**Written task:**
Word for word, copy out the data below, omitting pictures.

**Supplied material:**
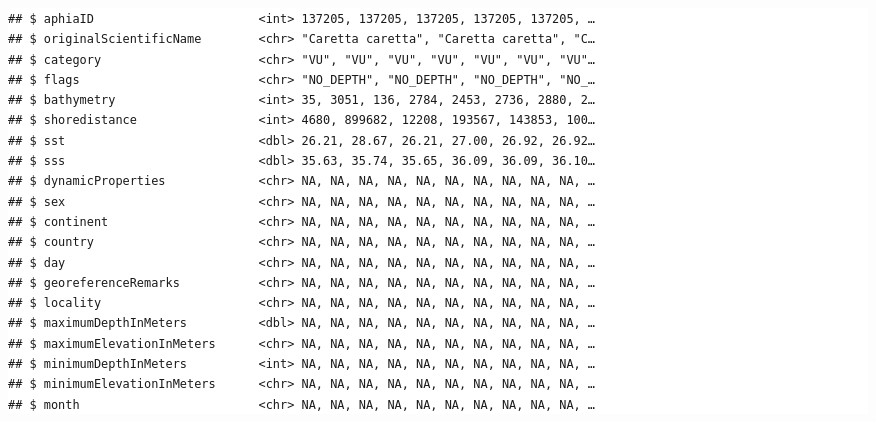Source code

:     ## $ aphiaID                       <int> 137205, 137205, 137205, 137205, 137205, …
    ## $ originalScientificName        <chr> "Caretta caretta", "Caretta caretta", "C…
    ## $ category                      <chr> "VU", "VU", "VU", "VU", "VU", "VU", "VU"…
    ## $ flags                         <chr> "NO_DEPTH", "NO_DEPTH", "NO_DEPTH", "NO_…
    ## $ bathymetry                    <int> 35, 3051, 136, 2784, 2453, 2736, 2880, 2…
    ## $ shoredistance                 <int> 4680, 899682, 12208, 193567, 143853, 100…
    ## $ sst                           <dbl> 26.21, 28.67, 26.21, 27.00, 26.92, 26.92…
    ## $ sss                           <dbl> 35.63, 35.74, 35.65, 36.09, 36.09, 36.10…
    ## $ dynamicProperties             <chr> NA, NA, NA, NA, NA, NA, NA, NA, NA, NA, …
    ## $ sex                           <chr> NA, NA, NA, NA, NA, NA, NA, NA, NA, NA, …
    ## $ continent                     <chr> NA, NA, NA, NA, NA, NA, NA, NA, NA, NA, …
    ## $ country                       <chr> NA, NA, NA, NA, NA, NA, NA, NA, NA, NA, …
    ## $ day                           <chr> NA, NA, NA, NA, NA, NA, NA, NA, NA, NA, …
    ## $ georeferenceRemarks           <chr> NA, NA, NA, NA, NA, NA, NA, NA, NA, NA, …
    ## $ locality                      <chr> NA, NA, NA, NA, NA, NA, NA, NA, NA, NA, …
    ## $ maximumDepthInMeters          <dbl> NA, NA, NA, NA, NA, NA, NA, NA, NA, NA, …
    ## $ maximumElevationInMeters      <chr> NA, NA, NA, NA, NA, NA, NA, NA, NA, NA, …
    ## $ minimumDepthInMeters          <int> NA, NA, NA, NA, NA, NA, NA, NA, NA, NA, …
    ## $ minimumElevationInMeters      <chr> NA, NA, NA, NA, NA, NA, NA, NA, NA, NA, …
    ## $ month                         <chr> NA, NA, NA, NA, NA, NA, NA, NA, NA, NA, …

**Response:**
Source code

:     ## $ aphiaID                       <int> 137205, 137205, 137205, 137205, 137205, …
    ## $ originalScientificName        <chr> "Caretta caretta", "Caretta caretta", "C…
    ## $ category                      <chr> "VU", "VU", "VU", "VU", "VU", "VU", "VU"…
    ## $ flags                         <chr> "NO_DEPTH", "NO_DEPTH", "NO_DEPTH", "NO_…
    ## $ bathymetry                    <int> 35, 3051, 136, 2784, 2453, 2736, 2880, 2…
    ## $ shoredistance                 <int> 4680, 899682, 12208, 193567, 143853, 100…
    ## $ sst                           <dbl> 26.21, 28.67, 26.21, 27.00, 26.92, 26.92…
    ## $ sss                           <dbl> 35.63, 35.74, 35.65, 36.09, 36.09, 36.10…
    ## $ dynamicProperties             <chr> NA, NA, NA, NA, NA, NA, NA, NA, NA, NA, …
    ## $ sex                           <chr> NA, NA, NA, NA, NA, NA, NA, NA, NA, NA, …
    ## $ continent                     <chr> NA, NA, NA, NA, NA, NA, NA, NA, NA, NA, …
    ## $ country                       <chr> NA, NA, NA, NA, NA, NA, NA, NA, NA, NA, …
    ## $ day                           <chr> NA, NA, NA, NA, NA, NA, NA, NA, NA, NA, …
    ## $ georeferenceRemarks           <chr> NA, NA, NA, NA, NA, NA, NA, NA, NA, NA, …
    ## $ locality                      <chr> NA, NA, NA, NA, NA, NA, NA, NA, NA, NA, …
    ## $ maximumDepthInMeters          <dbl> NA, NA, NA, NA, NA, NA, NA, NA, NA, NA, …
    ## $ maximumElevationInMeters      <chr> NA, NA, NA, NA, NA, NA, NA, NA, NA, NA, …
    ## $ minimumDepthInMeters          <int> NA, NA, NA, NA, NA, NA, NA, NA, NA, NA, …
    ## $ minimumElevationInMeters      <chr> NA, NA, NA, NA, NA, NA, NA, NA, NA, NA, …
    ## $ month                         <chr> NA, NA, NA, NA, NA, NA, NA, NA, NA, NA, …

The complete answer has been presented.